Dataset entries:
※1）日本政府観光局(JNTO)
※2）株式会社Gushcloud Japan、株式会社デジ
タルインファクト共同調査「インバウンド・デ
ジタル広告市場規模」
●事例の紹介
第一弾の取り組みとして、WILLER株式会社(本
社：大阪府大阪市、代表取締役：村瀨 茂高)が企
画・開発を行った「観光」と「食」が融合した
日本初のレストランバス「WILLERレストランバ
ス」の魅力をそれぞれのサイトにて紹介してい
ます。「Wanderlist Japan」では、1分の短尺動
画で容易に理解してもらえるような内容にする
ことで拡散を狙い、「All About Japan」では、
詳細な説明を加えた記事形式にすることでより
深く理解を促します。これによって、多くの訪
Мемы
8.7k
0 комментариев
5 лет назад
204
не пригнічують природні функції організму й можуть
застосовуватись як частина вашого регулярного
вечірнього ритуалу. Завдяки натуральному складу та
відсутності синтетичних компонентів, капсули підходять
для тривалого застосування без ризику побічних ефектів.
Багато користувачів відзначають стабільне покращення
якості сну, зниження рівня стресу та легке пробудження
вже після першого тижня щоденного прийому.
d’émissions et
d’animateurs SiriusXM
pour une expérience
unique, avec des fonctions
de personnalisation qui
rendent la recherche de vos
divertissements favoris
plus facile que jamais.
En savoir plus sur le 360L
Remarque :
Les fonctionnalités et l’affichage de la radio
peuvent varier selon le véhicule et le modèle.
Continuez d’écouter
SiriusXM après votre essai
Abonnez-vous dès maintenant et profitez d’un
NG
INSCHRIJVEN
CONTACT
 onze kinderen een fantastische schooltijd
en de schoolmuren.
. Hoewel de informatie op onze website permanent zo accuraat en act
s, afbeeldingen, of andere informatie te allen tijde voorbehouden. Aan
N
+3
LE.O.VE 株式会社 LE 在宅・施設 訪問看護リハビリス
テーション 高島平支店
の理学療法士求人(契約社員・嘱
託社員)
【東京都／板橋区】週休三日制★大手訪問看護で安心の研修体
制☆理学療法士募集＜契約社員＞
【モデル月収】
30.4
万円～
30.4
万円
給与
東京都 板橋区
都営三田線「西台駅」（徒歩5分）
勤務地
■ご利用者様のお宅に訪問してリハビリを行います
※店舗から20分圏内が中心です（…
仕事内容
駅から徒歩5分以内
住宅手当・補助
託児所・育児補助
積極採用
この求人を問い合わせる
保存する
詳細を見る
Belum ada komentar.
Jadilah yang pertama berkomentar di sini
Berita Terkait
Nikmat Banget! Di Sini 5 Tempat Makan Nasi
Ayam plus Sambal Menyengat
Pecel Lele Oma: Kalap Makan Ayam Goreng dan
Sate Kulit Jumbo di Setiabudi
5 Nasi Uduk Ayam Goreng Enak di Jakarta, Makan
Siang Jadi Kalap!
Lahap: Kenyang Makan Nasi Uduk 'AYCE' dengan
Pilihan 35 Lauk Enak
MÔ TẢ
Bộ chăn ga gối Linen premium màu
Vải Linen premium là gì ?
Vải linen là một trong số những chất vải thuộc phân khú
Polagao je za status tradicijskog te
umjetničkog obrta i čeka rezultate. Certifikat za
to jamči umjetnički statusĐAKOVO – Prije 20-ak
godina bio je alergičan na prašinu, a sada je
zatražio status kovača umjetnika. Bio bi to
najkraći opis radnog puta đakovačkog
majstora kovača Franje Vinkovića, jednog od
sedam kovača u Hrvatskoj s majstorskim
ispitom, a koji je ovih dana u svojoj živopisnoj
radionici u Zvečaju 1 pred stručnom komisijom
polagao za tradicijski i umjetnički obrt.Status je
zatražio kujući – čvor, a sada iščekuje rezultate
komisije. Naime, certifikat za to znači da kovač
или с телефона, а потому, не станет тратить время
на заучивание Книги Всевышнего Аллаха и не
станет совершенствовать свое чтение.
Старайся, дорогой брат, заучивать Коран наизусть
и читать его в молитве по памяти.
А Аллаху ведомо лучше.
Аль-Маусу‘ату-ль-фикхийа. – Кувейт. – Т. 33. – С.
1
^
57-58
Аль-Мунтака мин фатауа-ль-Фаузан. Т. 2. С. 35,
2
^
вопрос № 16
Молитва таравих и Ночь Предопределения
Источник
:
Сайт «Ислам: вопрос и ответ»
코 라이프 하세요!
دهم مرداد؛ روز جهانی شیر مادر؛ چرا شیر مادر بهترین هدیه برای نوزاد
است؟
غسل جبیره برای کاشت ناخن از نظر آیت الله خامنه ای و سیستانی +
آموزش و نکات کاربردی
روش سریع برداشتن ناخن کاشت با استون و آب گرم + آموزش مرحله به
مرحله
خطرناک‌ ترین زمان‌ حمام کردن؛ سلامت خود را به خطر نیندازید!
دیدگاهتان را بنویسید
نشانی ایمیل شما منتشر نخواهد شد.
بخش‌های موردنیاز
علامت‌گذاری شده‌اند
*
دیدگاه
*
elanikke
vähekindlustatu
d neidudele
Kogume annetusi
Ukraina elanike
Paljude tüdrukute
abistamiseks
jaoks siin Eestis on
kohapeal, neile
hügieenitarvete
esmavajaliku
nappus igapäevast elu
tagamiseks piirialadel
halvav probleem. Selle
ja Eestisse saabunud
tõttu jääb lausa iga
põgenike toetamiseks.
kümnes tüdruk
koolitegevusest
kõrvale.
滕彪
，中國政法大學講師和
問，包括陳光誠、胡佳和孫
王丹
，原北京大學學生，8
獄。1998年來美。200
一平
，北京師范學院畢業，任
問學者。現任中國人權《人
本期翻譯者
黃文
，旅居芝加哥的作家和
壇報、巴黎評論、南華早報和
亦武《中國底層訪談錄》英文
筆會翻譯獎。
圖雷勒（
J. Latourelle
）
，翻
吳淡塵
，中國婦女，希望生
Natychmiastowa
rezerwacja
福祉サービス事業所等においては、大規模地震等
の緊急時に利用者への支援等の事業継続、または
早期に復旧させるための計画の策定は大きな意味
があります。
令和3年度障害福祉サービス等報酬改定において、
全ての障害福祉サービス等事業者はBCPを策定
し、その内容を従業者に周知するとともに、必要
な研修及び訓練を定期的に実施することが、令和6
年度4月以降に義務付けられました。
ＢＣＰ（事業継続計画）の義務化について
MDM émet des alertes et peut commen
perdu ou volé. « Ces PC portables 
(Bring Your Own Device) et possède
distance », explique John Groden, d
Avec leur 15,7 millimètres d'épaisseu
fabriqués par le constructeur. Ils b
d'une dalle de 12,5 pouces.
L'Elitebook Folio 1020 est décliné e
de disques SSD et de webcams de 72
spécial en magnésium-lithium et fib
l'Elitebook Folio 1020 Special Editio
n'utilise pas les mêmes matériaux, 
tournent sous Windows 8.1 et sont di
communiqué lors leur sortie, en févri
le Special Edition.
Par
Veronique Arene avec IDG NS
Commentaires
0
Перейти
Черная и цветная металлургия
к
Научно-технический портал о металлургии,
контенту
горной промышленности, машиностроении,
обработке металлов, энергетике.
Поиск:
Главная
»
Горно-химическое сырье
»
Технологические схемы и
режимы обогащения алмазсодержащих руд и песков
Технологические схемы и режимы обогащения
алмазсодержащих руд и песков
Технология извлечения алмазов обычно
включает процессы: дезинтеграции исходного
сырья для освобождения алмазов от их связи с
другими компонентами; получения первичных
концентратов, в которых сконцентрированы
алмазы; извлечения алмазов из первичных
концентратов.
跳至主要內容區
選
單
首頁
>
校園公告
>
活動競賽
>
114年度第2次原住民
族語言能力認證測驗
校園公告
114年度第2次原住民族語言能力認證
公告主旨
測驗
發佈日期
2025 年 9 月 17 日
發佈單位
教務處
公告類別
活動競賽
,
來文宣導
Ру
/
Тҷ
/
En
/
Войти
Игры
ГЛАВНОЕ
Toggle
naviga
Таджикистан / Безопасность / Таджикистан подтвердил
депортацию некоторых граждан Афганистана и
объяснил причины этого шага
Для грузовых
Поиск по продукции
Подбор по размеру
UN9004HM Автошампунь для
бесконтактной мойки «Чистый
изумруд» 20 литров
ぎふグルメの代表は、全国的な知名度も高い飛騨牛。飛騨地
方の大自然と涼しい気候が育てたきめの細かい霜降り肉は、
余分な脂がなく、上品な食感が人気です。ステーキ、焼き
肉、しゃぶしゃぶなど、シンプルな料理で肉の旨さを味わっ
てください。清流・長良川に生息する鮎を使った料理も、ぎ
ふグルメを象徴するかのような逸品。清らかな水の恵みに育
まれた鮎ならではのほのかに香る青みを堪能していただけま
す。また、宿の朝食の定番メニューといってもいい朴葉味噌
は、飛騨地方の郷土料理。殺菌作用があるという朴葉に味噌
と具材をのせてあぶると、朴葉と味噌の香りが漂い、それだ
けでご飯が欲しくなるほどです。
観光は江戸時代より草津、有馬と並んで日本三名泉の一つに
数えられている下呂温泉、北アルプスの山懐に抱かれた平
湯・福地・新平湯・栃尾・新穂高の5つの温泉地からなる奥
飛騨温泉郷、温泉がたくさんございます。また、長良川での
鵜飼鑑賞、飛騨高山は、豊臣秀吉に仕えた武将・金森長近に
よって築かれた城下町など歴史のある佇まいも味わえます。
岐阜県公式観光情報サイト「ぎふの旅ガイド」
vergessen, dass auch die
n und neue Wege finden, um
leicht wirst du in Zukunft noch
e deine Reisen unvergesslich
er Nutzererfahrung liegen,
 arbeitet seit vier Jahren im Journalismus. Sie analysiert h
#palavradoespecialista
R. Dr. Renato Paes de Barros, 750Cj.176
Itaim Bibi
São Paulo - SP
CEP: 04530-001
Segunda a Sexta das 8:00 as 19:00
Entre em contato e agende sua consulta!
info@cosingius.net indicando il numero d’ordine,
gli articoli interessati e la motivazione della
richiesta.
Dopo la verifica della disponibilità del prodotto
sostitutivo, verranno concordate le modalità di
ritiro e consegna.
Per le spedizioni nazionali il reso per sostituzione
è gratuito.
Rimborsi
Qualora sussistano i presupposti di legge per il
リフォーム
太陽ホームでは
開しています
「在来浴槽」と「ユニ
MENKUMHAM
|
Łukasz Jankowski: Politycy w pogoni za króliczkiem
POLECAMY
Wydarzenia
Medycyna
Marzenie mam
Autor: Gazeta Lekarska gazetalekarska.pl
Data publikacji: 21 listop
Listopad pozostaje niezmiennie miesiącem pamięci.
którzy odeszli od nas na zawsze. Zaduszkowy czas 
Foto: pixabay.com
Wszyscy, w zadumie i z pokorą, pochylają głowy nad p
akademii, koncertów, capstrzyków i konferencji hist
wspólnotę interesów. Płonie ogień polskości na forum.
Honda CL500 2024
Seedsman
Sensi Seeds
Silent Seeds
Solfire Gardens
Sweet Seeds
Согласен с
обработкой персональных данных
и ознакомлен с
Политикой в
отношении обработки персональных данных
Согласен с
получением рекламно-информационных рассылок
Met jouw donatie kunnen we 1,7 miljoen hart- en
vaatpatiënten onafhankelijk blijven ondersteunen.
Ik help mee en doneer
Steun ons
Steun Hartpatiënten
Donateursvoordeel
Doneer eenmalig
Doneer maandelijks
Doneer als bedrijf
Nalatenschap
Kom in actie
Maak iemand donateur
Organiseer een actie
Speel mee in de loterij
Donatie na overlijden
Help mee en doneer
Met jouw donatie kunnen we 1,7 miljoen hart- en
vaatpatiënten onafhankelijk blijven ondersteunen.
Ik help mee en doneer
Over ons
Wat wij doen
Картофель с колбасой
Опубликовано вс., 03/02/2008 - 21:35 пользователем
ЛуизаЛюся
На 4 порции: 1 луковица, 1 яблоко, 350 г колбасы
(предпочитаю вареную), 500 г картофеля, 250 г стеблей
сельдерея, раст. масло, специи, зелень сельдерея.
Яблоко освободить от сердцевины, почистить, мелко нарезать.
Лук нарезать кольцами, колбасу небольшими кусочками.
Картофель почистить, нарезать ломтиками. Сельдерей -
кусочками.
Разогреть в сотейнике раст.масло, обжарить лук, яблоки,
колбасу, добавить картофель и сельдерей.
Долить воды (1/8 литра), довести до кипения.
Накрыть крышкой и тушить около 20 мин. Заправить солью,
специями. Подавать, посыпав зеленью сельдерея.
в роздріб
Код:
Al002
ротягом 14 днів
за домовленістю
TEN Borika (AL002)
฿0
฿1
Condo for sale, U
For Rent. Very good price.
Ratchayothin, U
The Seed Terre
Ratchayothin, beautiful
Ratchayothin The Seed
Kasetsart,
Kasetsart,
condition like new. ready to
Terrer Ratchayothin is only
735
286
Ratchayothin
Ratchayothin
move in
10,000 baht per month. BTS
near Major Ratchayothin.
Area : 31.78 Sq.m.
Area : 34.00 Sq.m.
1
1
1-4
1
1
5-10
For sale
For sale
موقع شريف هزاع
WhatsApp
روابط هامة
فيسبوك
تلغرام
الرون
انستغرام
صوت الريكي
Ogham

> Job item
Keep only the lines from the one containing "The Seed Terre" to the end of the entries, and repeat them exactly.

> Result
The Seed Terre
Ratchayothin, beautiful
Ratchayothin The Seed
Kasetsart,
Kasetsart,
condition like new. ready to
Terrer Ratchayothin is only
735
286
Ratchayothin
Ratchayothin
move in
10,000 baht per month. BTS
near Major Ratchayothin.
Area : 31.78 Sq.m.
Area : 34.00 Sq.m.
1
1
1-4
1
1
5-10
For sale
For sale
موقع شريف هزاع
WhatsApp
روابط هامة
فيسبوك
تلغرام
الرون
انستغرام
صوت الريكي
Ogham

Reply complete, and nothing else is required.